The lobbying has been extremely heavy by both camps. Plastic surgeons, who have used the devices for years, insist that they are safe and claim that only a “vocal minority” of patients has generated the negative attention. Moreover, implant manufacturers have submitted thousands of pages of data to the FDA supporting their contention that the devices pose no serious health dangers.

“We can say to women emphatically that we are confident in the safety of silicone implants,” says Robert Grupp, a spokesman for Dow Corning Corp., one of the largest manufacturers of silicone implants. “There are risks and they are well known. But the science shows no link between implants and serious illness. We have done more than 300 studies during the last 30 years, all of which support the general safety of the device.”

Advertisement

Medical ethicist Arthur Caplan, director of the bioethics center at the University of Minnesota, believes that the FDA’s only obligation is to evaluate whether the benefits outweigh the risks and to make a decision based only on that ratio.

“If somebody wants to have big breasts for aesthetic reasons, I think the level of risk that the government should tolerate is relatively low,” he says. “If someone wants to have breasts replaced because they feel mutilated, I think the level of risk the government could accept would be higher.”

But those who support the continued availability of the implants argue that women should be able to maintain their right to choose.

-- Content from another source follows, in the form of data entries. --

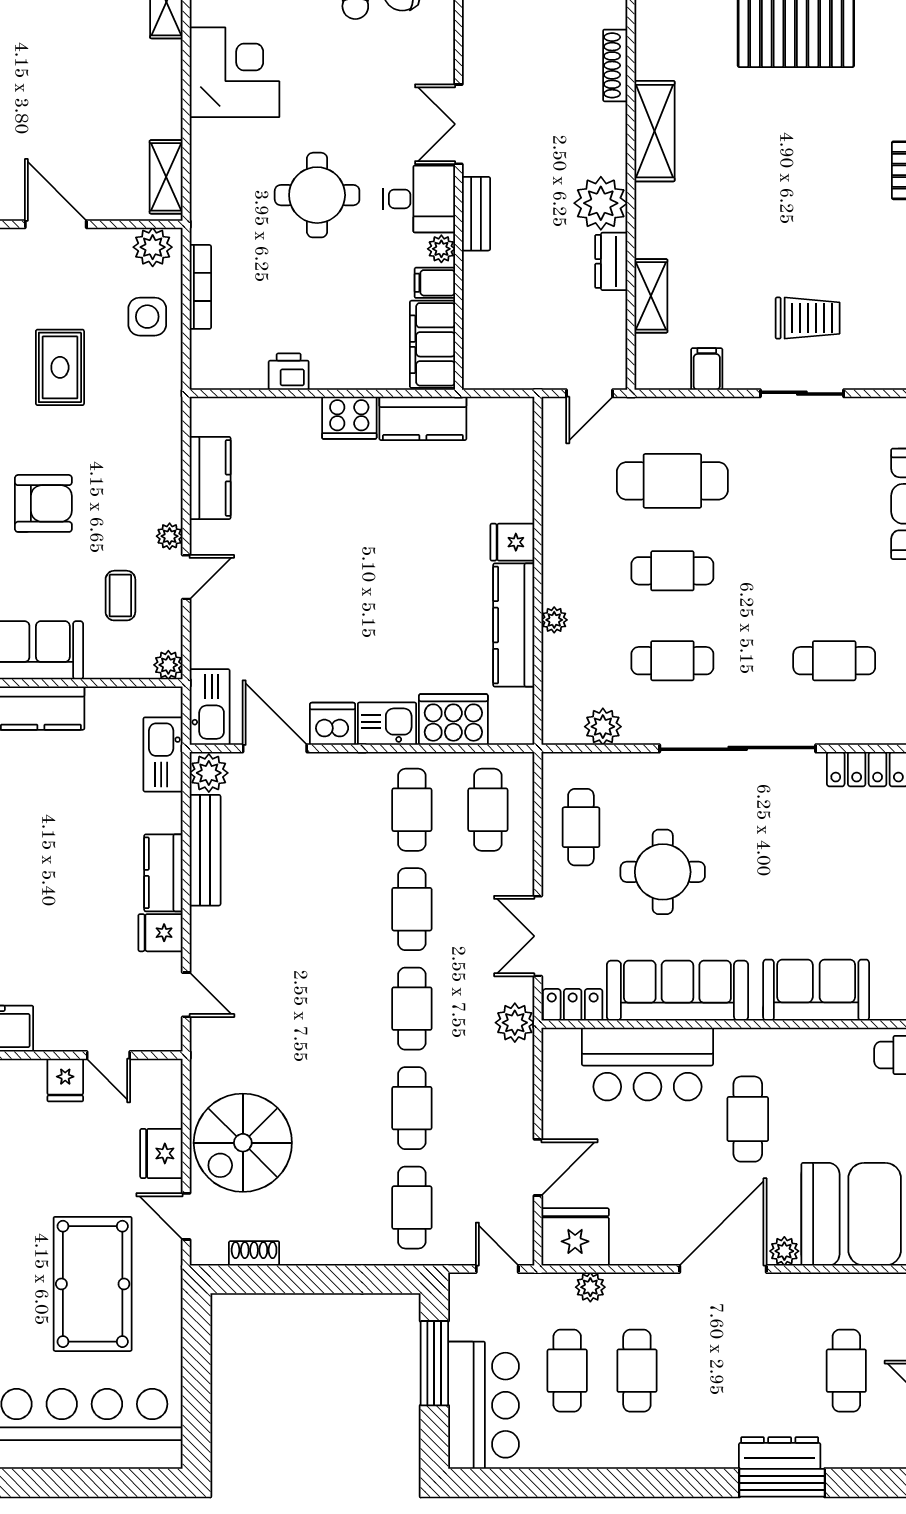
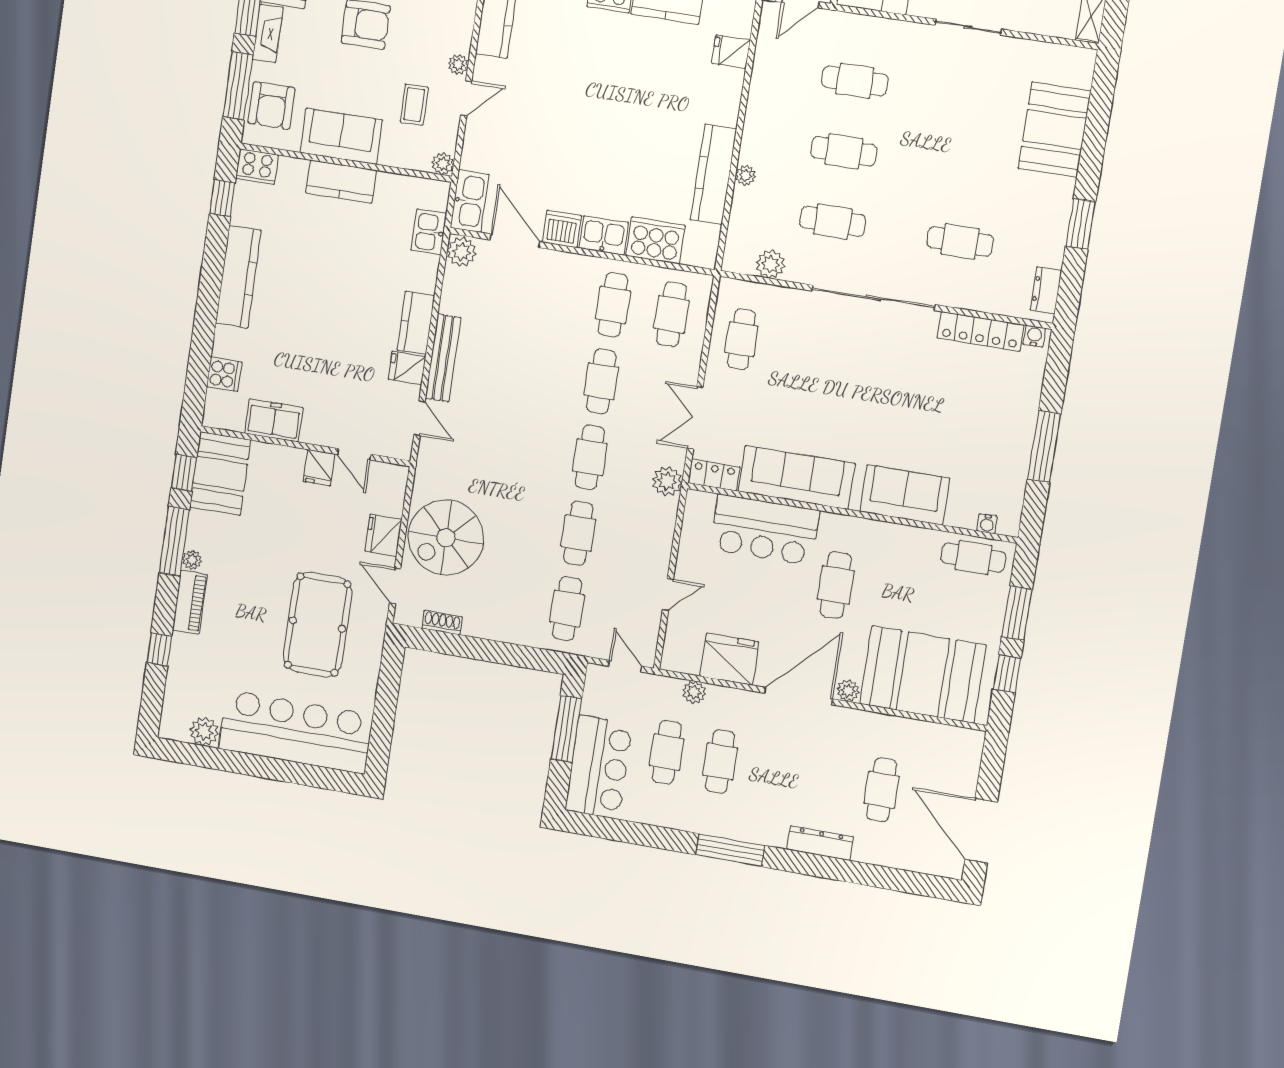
cafe table: (672, 481) -> (855, 81), width x0.73, depth x0.74
fridge: (512, 542) -> (731, 52), moved
kitchen sink: (163, 754) -> (429, 232), width x0.73
bench: (205, 850) -> (443, 358), moved
round table: (663, 872) -> (800, 384), removed
door: (538, 1167) -> (668, 594), width x0.73
fridge: (575, 1237) -> (729, 659), moved
window: (782, 1483) -> (730, 850), moved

“This society, unfortunately, focuses on breasts,” Berkman said. “It is so tied to our sense of sexuality and our self-esteem. That will not change. Women should not be denied the opportunity to make an informed choice. That should not be taken away from us.”

But Caplan and others believe that freedom of choice is a weak argument in the context of whether a product is hazardous.

“The argument about the right to choose in the mouths of cosmetic surgeons and implant manufacturers has about as much force as the right-to-choose rhetoric of tobacco companies when they talk about smoking,” Caplan said. “You never hear rights of consumers invoked so much as when a doctor wants to sell them something.”

Advertisement

Kessler said that FDA regulations do not permit the choice issue as a statutory standard. “The law requires us to conclude that they are safe,” he said.

The National Women’s Health Network, a public interest organization that concentrates on women’s health issues, will urge the FDA during the hearings this week to impose a moratorium on the market availability of silicone implants if the FDA panel concludes that more studies are needed to evaluate their safety.

The panel should “create a situation of informed choice by acting upon the evidence at hand, rather than a well-orchestrated public relations campaign,” said Cynthia Pearson, a spokeswoman for the network.